## TASK ITEM
Starting with the line containing "Which series has" and continuing through the end of the records, write those lines out again with "chart" swapped for "graph" and everything else unchanged. Leave the pictures out of your answer.

## INPUT DATA
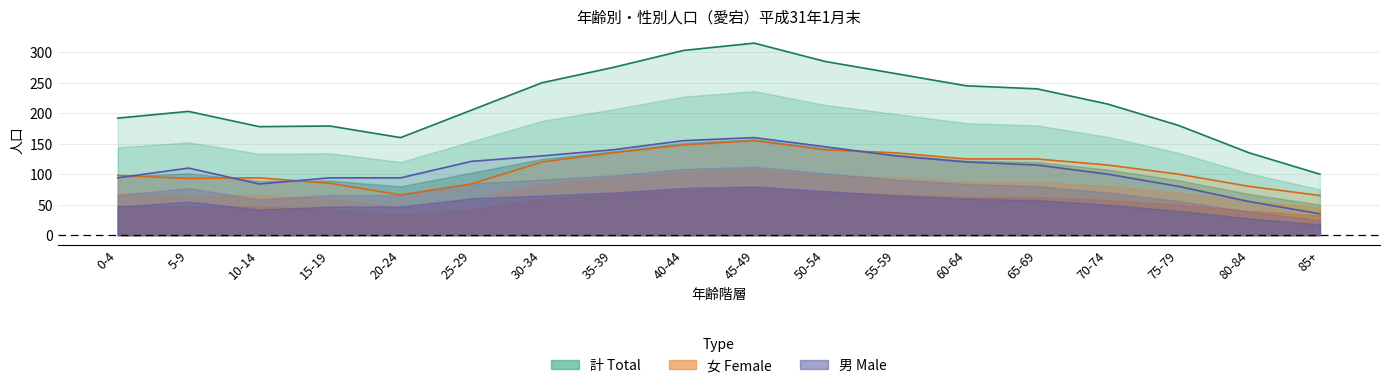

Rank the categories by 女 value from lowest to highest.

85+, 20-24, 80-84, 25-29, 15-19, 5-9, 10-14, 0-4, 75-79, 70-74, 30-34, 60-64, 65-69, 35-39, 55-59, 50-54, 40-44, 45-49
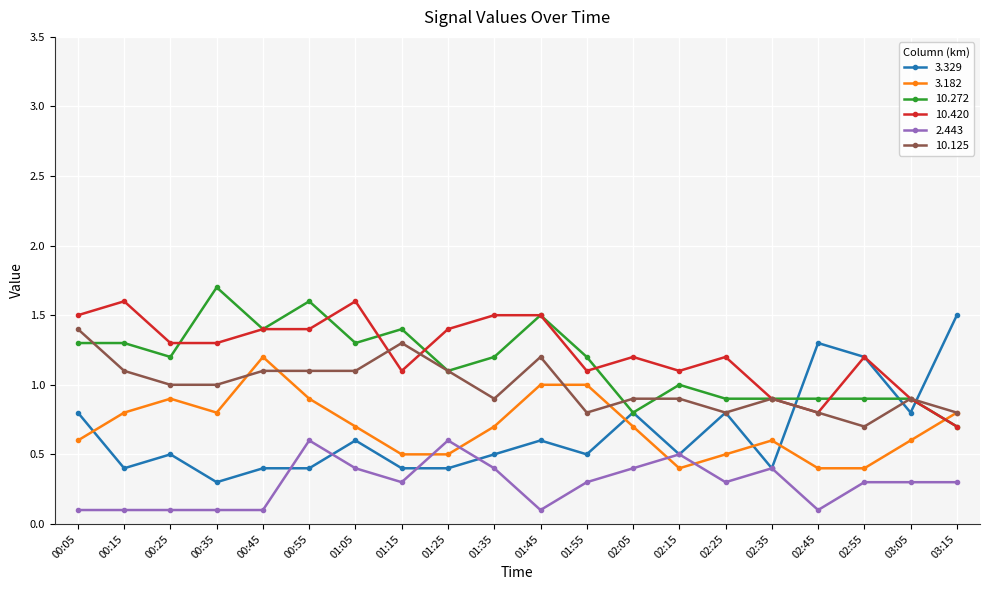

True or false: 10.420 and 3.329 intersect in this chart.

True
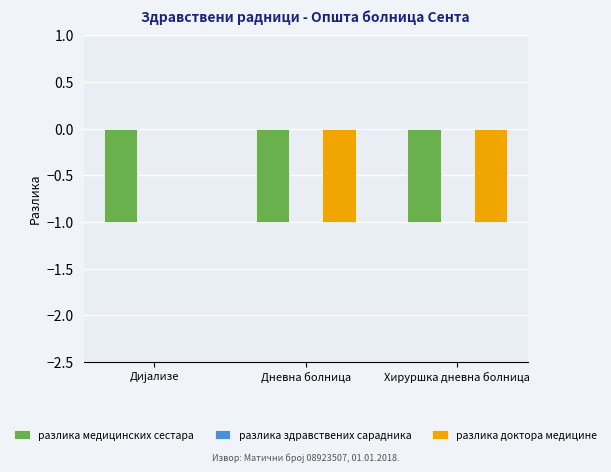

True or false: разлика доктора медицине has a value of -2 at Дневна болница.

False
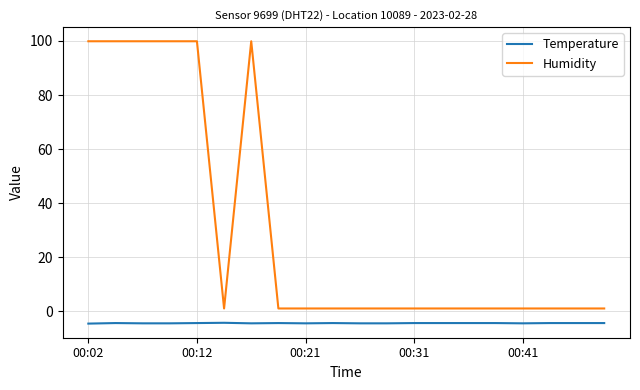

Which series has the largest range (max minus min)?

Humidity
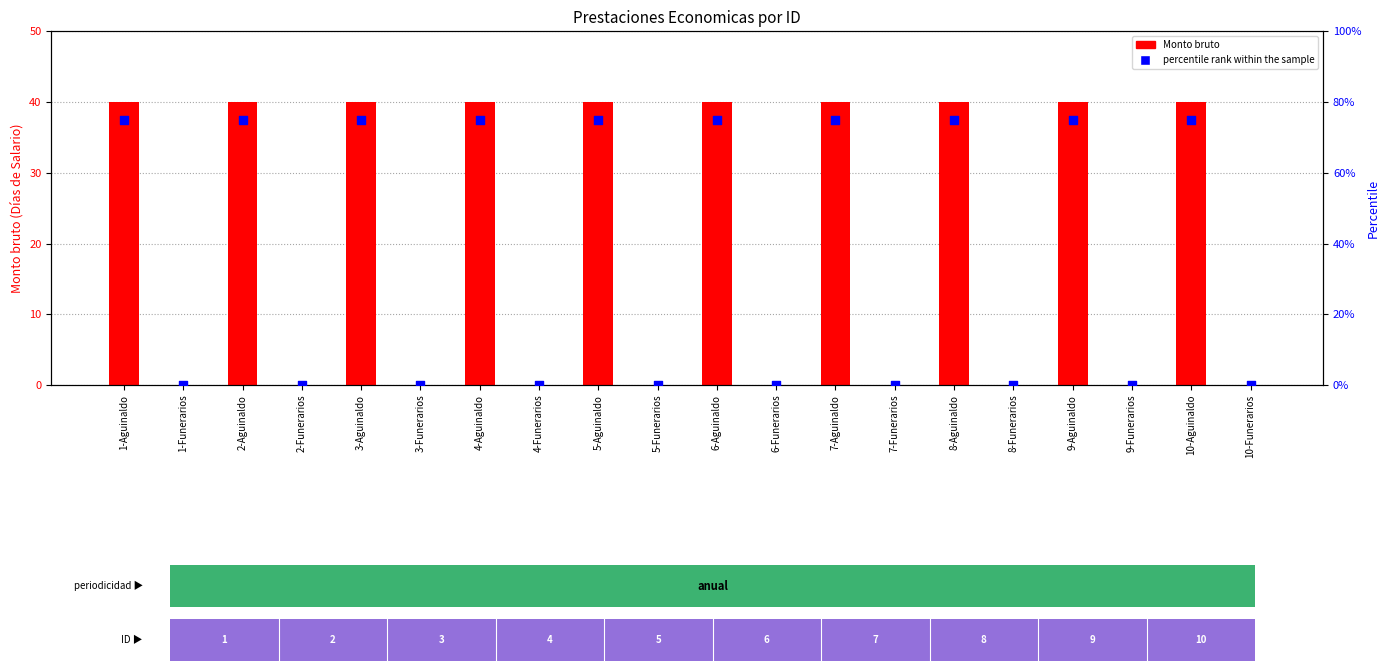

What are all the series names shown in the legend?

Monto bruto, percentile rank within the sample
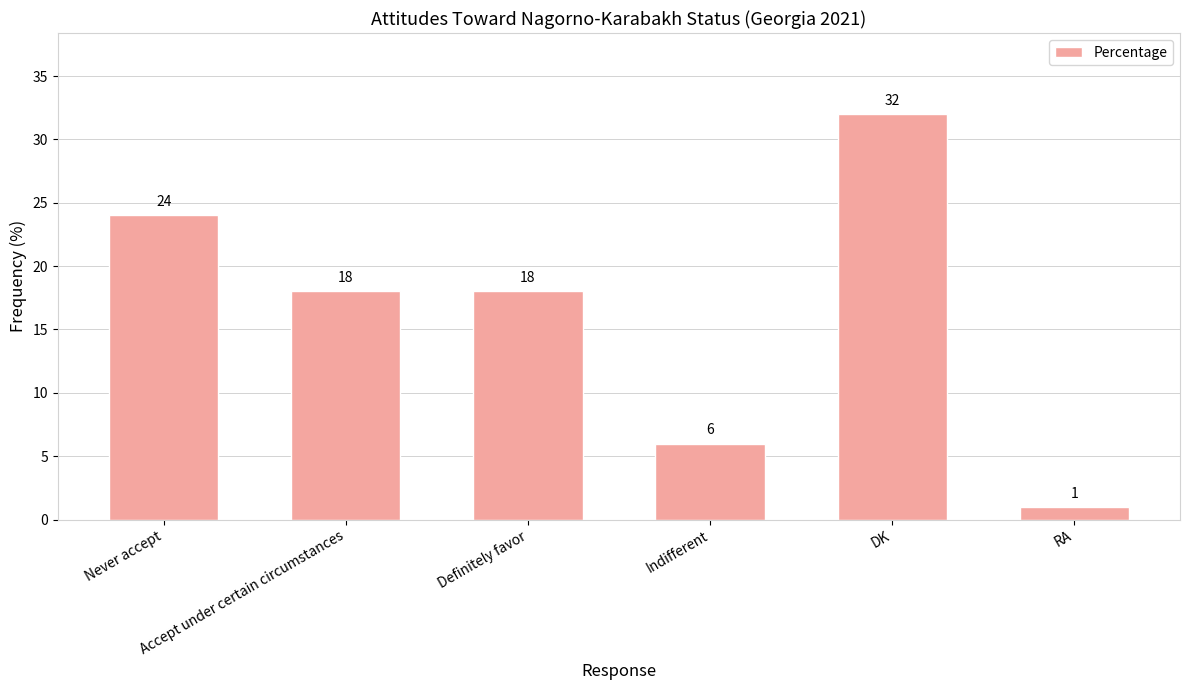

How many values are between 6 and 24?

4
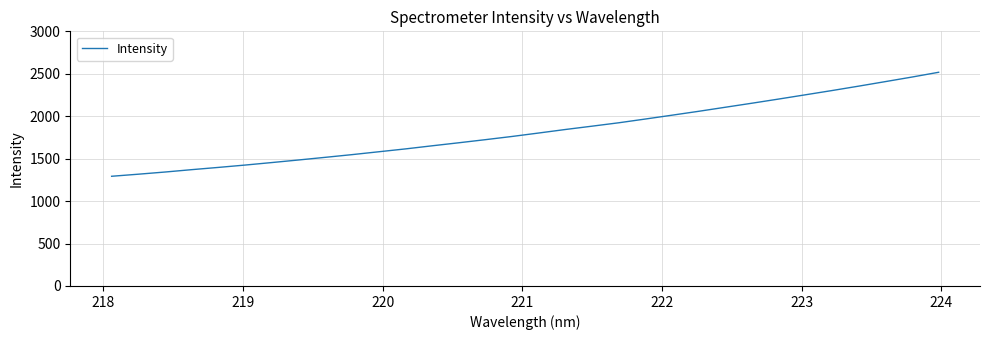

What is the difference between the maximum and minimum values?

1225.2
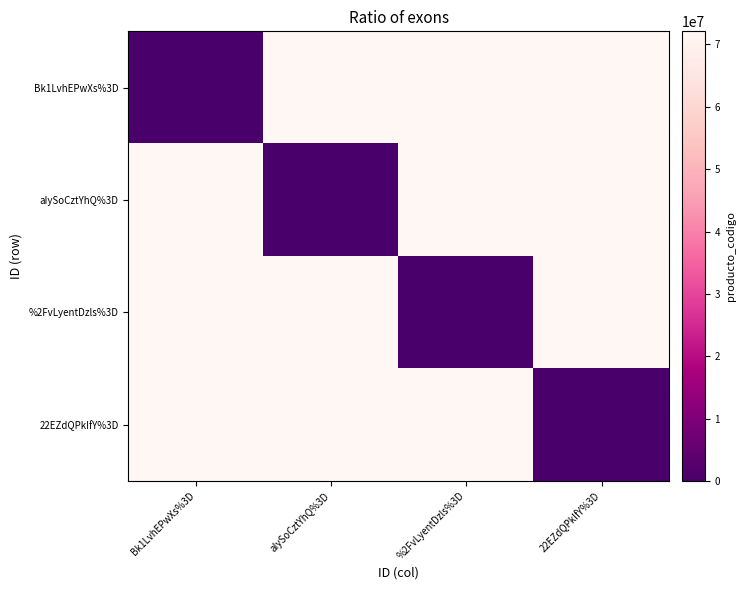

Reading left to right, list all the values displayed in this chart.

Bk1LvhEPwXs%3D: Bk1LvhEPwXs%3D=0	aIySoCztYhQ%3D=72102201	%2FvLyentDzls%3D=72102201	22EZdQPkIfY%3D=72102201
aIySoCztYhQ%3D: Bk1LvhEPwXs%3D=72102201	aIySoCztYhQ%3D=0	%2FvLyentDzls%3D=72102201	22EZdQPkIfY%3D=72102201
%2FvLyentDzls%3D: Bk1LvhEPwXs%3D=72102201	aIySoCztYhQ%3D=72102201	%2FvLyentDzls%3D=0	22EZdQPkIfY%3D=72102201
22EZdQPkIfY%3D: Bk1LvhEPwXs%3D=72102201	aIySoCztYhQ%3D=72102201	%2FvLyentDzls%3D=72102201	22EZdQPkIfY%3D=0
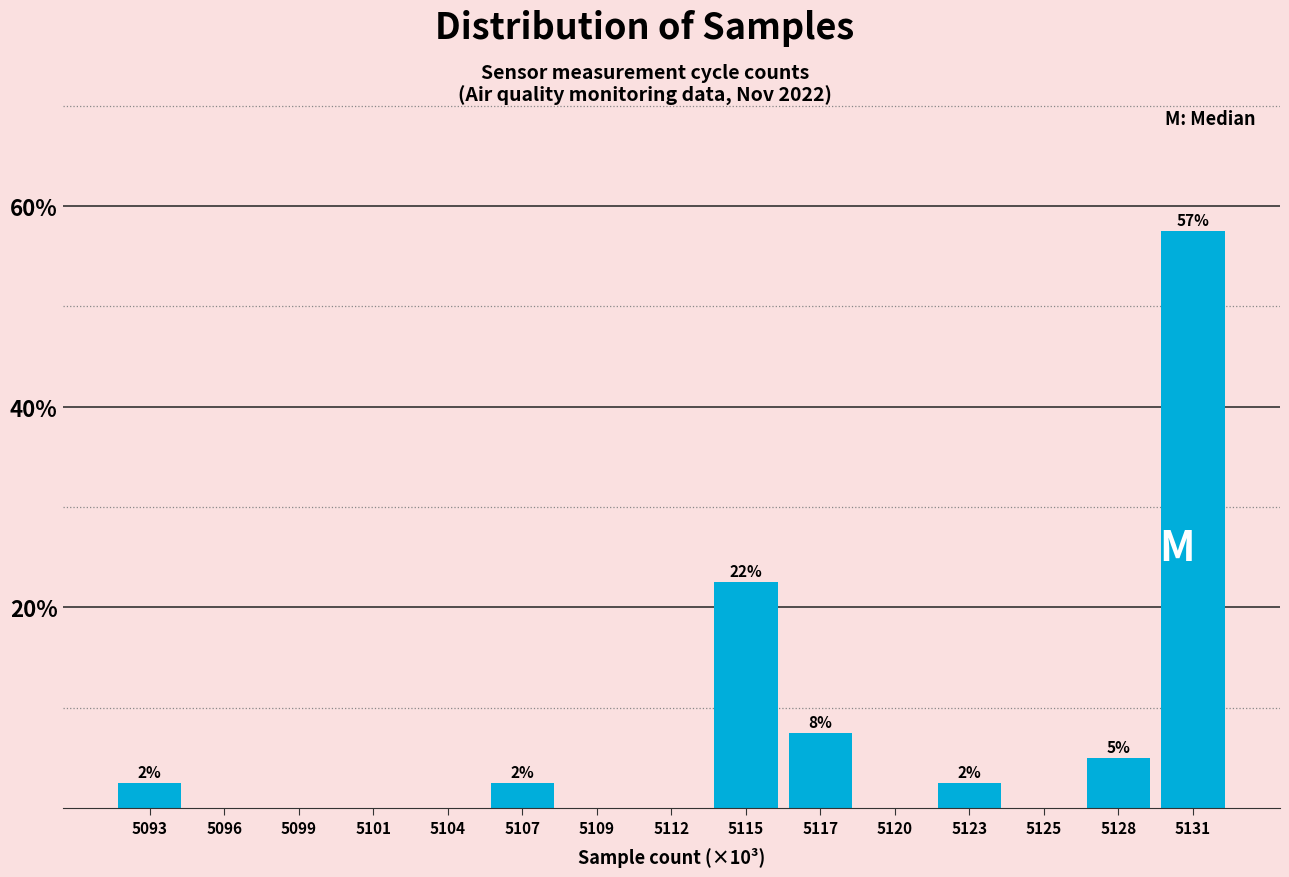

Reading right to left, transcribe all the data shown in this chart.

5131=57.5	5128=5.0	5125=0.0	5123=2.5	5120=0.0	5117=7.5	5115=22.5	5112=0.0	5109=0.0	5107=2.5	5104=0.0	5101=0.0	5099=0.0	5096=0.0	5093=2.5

## RESPONSE AREA
Which series has the largest range (max minus min)?

Humidity

What are all the series names shown in the legend?

Monto bruto, percentile rank within the sample

How many values are between 6 and 24?

4

What is the difference between the maximum and minimum values?

1225.2

Reading left to right, list all the values displayed in this graph.

Bk1LvhEPwXs%3D: Bk1LvhEPwXs%3D=0	aIySoCztYhQ%3D=72102201	%2FvLyentDzls%3D=72102201	22EZdQPkIfY%3D=72102201
aIySoCztYhQ%3D: Bk1LvhEPwXs%3D=72102201	aIySoCztYhQ%3D=0	%2FvLyentDzls%3D=72102201	22EZdQPkIfY%3D=72102201
%2FvLyentDzls%3D: Bk1LvhEPwXs%3D=72102201	aIySoCztYhQ%3D=72102201	%2FvLyentDzls%3D=0	22EZdQPkIfY%3D=72102201
22EZdQPkIfY%3D: Bk1LvhEPwXs%3D=72102201	aIySoCztYhQ%3D=72102201	%2FvLyentDzls%3D=72102201	22EZdQPkIfY%3D=0

Reading right to left, transcribe all the data shown in this graph.

5131=57.5	5128=5.0	5125=0.0	5123=2.5	5120=0.0	5117=7.5	5115=22.5	5112=0.0	5109=0.0	5107=2.5	5104=0.0	5101=0.0	5099=0.0	5096=0.0	5093=2.5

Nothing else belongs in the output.